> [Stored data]
· · ·

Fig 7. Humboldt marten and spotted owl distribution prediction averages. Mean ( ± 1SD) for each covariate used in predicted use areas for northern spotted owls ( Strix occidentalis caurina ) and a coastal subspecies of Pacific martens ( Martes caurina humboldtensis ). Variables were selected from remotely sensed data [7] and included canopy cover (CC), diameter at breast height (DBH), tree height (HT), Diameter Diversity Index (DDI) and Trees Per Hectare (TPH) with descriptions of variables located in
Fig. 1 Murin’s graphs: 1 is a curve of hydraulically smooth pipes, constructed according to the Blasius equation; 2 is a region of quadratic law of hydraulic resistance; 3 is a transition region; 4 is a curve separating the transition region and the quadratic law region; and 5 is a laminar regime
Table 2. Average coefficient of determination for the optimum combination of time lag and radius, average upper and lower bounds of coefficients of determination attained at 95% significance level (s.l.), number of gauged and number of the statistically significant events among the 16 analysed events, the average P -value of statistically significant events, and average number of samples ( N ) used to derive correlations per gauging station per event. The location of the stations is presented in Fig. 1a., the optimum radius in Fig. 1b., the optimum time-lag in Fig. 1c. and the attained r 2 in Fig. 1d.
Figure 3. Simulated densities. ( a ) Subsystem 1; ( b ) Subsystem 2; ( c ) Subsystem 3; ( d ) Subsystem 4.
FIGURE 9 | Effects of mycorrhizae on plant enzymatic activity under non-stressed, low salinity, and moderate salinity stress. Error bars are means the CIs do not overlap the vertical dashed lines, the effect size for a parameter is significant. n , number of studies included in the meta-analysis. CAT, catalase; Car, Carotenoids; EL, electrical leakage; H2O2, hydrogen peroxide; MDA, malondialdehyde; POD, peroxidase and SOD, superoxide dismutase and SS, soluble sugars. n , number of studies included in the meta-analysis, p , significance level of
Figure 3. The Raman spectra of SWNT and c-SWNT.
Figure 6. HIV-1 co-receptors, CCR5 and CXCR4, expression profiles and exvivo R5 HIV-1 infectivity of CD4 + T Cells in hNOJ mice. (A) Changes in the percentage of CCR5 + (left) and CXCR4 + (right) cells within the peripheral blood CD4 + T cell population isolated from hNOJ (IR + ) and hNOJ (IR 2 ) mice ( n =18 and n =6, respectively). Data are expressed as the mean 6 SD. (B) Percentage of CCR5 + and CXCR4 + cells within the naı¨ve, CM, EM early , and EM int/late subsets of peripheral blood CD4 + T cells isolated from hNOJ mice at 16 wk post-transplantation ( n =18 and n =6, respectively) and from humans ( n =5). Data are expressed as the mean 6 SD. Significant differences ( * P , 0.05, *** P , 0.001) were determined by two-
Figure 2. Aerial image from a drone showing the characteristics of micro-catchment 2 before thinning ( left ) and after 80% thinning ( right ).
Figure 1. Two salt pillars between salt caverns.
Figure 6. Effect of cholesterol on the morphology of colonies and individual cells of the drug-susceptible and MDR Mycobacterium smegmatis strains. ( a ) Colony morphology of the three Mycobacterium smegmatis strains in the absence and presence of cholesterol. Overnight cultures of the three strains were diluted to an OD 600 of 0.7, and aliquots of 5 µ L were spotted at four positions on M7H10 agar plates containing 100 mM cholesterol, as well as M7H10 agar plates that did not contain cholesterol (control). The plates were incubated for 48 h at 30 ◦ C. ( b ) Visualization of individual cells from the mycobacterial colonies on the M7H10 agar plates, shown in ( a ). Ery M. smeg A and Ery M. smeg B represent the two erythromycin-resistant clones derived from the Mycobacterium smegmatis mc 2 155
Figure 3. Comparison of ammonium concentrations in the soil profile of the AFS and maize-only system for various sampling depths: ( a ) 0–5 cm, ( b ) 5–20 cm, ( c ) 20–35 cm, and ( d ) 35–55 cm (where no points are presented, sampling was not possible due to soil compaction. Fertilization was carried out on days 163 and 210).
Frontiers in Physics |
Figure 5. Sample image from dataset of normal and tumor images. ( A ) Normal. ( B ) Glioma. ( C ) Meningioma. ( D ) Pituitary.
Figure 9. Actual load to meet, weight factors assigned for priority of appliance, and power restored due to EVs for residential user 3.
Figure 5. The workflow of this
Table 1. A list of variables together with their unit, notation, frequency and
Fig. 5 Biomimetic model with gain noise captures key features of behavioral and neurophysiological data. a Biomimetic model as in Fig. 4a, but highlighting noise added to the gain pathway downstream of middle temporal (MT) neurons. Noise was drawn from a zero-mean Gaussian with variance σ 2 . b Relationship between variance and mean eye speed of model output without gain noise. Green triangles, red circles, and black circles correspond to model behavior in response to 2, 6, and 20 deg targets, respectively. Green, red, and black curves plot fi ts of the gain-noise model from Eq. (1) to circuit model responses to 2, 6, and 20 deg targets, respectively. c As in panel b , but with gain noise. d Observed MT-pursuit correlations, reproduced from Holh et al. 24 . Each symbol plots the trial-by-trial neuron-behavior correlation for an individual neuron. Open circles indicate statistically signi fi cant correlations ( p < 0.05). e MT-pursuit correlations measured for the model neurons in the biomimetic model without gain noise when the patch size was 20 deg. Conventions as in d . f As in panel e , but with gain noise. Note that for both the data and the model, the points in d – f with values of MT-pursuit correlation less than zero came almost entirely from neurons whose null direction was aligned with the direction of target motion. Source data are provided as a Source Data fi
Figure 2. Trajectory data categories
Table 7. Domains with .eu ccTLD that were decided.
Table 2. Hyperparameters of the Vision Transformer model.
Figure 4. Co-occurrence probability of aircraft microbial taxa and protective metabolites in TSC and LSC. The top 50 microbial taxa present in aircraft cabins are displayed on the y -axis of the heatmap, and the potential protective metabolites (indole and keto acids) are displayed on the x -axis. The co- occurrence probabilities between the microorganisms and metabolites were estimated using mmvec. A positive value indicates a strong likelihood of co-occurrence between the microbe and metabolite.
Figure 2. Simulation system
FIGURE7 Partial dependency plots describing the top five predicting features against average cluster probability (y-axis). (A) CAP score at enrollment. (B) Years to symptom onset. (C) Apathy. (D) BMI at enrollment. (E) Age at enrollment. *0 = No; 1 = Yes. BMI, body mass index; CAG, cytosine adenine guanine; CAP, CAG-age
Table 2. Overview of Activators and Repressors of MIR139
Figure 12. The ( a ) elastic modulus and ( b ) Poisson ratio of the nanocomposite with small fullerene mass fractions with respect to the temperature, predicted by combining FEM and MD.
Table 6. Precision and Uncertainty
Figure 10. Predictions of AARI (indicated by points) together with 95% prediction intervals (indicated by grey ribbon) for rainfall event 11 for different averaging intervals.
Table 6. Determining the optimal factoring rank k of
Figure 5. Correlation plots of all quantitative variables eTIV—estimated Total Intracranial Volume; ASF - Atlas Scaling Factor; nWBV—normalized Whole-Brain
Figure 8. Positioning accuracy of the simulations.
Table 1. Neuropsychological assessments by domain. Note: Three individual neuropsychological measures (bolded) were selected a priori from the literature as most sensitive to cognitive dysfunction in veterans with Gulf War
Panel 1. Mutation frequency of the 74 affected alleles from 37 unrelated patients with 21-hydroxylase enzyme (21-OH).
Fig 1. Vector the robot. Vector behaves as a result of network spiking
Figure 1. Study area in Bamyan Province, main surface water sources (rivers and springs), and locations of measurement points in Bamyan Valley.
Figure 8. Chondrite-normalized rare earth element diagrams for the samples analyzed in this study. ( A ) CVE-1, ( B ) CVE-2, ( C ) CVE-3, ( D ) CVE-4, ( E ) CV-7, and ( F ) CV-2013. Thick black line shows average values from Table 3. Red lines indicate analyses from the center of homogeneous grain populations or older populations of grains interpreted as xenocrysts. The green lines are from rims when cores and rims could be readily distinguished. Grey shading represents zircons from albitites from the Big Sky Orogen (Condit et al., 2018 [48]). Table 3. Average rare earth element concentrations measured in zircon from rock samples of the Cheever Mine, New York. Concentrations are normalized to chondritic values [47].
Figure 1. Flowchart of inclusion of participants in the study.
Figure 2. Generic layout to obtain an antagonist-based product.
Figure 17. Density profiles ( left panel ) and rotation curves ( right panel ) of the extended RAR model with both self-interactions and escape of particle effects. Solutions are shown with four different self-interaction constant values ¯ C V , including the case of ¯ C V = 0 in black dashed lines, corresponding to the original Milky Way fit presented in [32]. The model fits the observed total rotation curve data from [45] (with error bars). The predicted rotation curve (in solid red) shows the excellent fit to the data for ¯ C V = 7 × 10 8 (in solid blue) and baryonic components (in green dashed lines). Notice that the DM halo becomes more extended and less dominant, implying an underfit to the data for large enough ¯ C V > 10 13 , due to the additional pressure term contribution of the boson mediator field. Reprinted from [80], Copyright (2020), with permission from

· · ·

Please copy each line of the records above in which the word "image" can be found.

Figure 2. Aerial image from a drone showing the characteristics of micro-catchment 2 before thinning ( left ) and after 80% thinning ( right ).
Figure 5. Sample image from dataset of normal and tumor images. ( A ) Normal. ( B ) Glioma. ( C ) Meningioma. ( D ) Pituitary.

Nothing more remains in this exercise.